On November 15, 2022, at the peak of the G20 High-Level Conference, President Joko Widodo and the International Partner Groups (IPG) led by the USA and Japan, including Canada, Denmark, the European Union, France, Germany, Italy, Norway, and the United Kingdom, agreed to the Just Energy Transition Partnership (JETP) agreement. As a follow-up to this agreement, the Indonesian government needs to prepare a Comprehensive Investment and Policy Plan (CIPP) to achieve the target of peak emissions in 2030 and a 34% renewable energy mix in the electricity sector by 2030, as well as support for affected communities. The targets to be achieved are a peak emission of 290 million tons of CO2 in the electricity sector by 2030, net zero by 2050, and a 34% renewable energy mix in the electricity system.

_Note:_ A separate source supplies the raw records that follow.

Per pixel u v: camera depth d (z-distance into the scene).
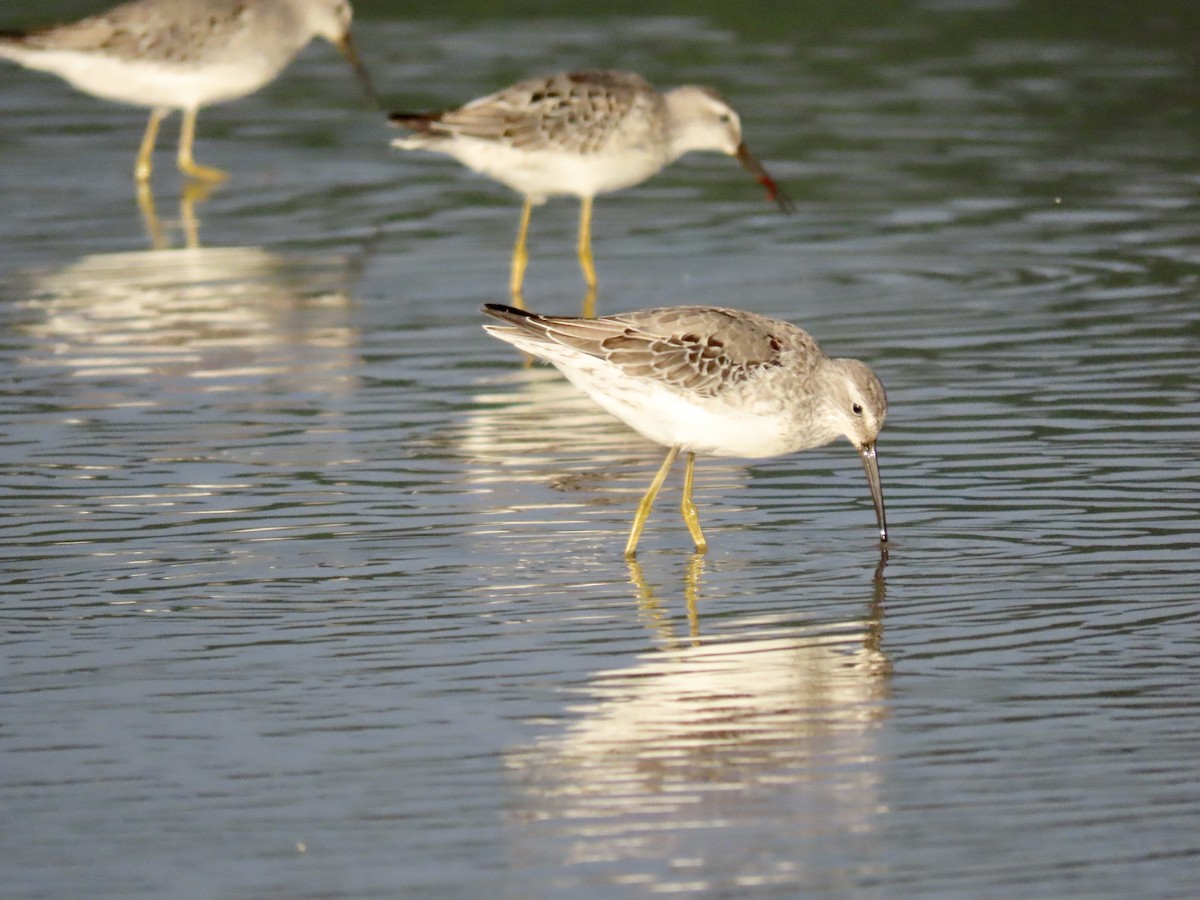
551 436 15.81
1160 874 8.62
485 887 8.59
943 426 15.62
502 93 21.06
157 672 11.09
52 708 10.60
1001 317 18.91
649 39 32.00
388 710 10.50
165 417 16.23
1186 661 10.95
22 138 28.33
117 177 26.12
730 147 21.89
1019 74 29.83
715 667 11.03
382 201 24.72
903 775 9.62
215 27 25.66
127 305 19.91
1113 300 19.39
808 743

As a concrete step, the Indonesian government is currently preparing the CIPP investment plan document, which was originally scheduled to be launched on August 16, 2023, but has been postponed to the end of 2023. This delay is due to the unclear funding framework of the JETP from the IPG countries and the need for further refinement of some analyses in the document. In addition, the government also expects a more inclusive document and opens the opportunity for public consultation in the coming months.

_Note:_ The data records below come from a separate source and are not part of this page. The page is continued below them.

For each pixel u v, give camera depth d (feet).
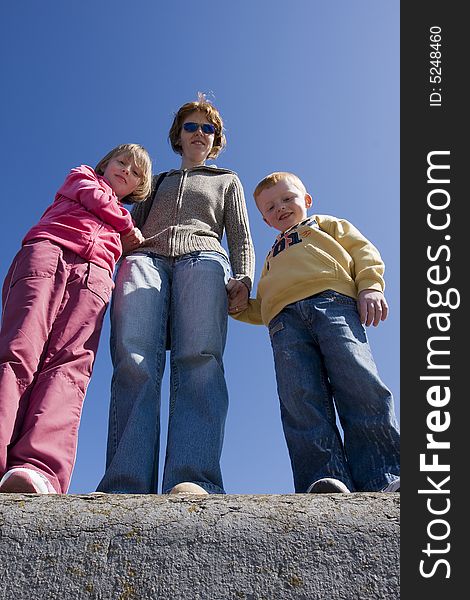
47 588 3.30
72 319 5.92
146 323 6.53
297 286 6.87
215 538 3.48
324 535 3.48
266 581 3.32
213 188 8.21
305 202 8.36
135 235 7.23
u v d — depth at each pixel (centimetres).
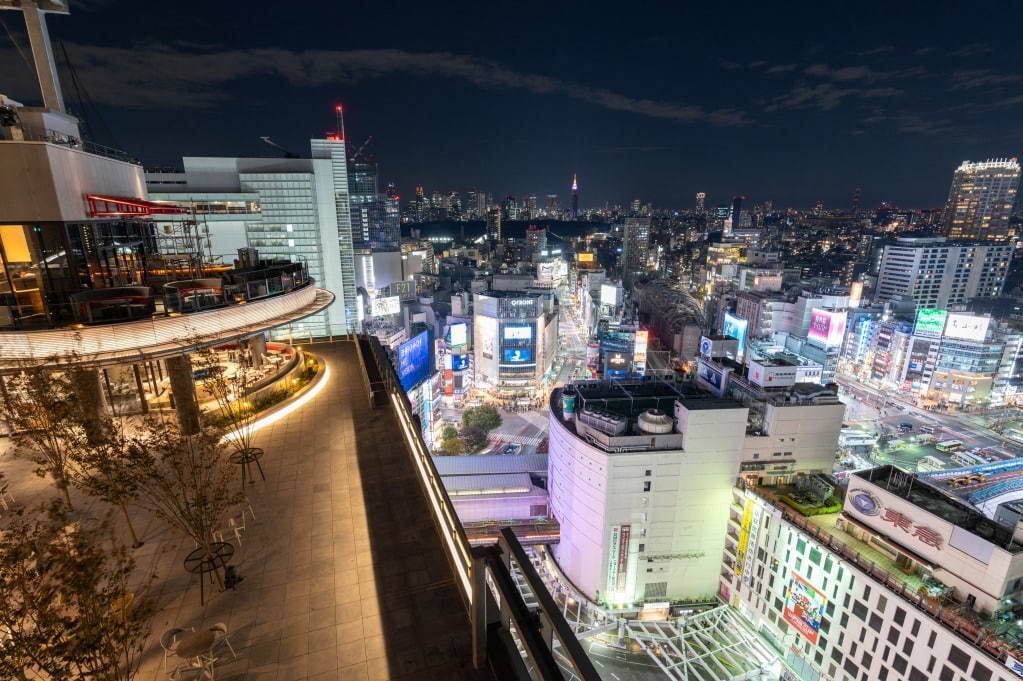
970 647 4831
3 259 2859
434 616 1616
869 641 5900
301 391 3762
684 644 7612
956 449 16675
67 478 1919
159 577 1852
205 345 2964
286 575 1842
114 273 3747
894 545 6047
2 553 1184
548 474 10019
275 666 1438
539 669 950
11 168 2811
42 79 3784
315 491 2444
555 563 9625
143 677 1427
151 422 2039
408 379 16050
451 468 11262
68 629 1143
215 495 1912
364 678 1387
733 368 9994
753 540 7794
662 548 8519
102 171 3603
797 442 8306
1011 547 5066
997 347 19338
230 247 17438
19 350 2586
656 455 8112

Energy transition in various funding schemes, both JETP and Energy Transition Mechanism (ETM), is expected to prioritize justice aspects, especially for vulnerable and affected groups. The energy transition process should be seen as a comprehensive process that includes the creation of environmentally friendly jobs, social protection for vulnerable groups, as well as skills enhancement and retraining driven by employer programs to address these issues.One of the focuses of JETP is the effort to early retire coal-fired power plants (CFPP) which still contribute about 60% of the overall electricity generation. JETP also recognizes the importance of a fair transition principle for workers and communities affected by the early retirement of PLTU, including the domestic coal industry which will weaken and have an impact on the economy, especially in coal-rich areas. The JETP program in Indonesia must develop a fair transition roadmap that includes the creation of environmentally friendly jobs, social protection for vulnerable groups, as well as skills enhancement and retraining driven by employer programs to address these issues.
The impacts of this coal transition are identified and analyzed in several scenarios to study the relevant outcomes under various future conditions. These outcomes are presented so that stakeholders can make policies that anticipate the impacts that will occur. Therefore, the Institute for Essential Services Reform (IESR) will hold a public discussion to discuss the financing and investment scheme strategies, particularly in relation to the plans and anticipation of the multi-sectoral impacts of the early retirement of coal-fired power plants (PLTU) in efforts to achieve a just energy transition.
To present and discuss the impacts resulting from the coal transition process in Indonesia.
To discuss how CIPP JETP supports a just energy transition.
To discuss the role of stakeholders in anticipating these impacts.